Version difference data
-=-=-=-=-

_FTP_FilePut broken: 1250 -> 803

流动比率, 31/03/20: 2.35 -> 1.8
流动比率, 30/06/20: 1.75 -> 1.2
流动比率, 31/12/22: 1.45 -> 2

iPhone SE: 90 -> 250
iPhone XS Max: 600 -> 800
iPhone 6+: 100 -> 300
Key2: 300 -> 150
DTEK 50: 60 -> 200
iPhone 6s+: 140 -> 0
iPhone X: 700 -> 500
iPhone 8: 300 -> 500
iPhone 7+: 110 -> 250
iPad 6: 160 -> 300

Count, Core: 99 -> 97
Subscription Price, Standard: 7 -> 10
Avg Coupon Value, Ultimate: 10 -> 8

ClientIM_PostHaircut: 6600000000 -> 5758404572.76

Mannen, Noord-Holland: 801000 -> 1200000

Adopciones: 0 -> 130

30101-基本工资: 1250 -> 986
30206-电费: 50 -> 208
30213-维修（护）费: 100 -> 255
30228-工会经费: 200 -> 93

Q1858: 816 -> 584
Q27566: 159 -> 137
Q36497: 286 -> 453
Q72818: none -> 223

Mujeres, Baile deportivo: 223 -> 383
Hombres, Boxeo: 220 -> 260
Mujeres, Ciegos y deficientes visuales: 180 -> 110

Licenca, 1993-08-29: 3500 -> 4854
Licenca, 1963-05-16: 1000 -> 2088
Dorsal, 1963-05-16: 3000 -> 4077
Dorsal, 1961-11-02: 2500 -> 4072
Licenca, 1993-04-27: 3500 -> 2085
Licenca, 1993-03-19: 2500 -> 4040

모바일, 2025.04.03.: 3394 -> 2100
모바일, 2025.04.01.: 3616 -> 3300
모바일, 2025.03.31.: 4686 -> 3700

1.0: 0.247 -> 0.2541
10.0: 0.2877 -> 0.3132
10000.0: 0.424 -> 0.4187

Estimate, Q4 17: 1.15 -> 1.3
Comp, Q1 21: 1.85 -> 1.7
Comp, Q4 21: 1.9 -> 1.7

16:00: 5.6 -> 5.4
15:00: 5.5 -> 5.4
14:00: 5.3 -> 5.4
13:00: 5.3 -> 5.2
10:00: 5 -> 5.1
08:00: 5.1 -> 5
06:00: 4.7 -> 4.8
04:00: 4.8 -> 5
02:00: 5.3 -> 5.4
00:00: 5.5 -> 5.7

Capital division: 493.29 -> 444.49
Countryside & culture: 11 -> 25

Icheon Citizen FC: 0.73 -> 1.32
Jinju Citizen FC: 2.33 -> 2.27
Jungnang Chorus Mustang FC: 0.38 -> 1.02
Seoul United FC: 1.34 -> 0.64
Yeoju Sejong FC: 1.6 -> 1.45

-=-=-=-=-

** What this task involves **
Wherever a line contains the string "Mujeres", copy that line from the data.

** Response to the exercise **
Mujeres, Baile deportivo: 223 -> 383
Mujeres, Ciegos y deficientes visuales: 180 -> 110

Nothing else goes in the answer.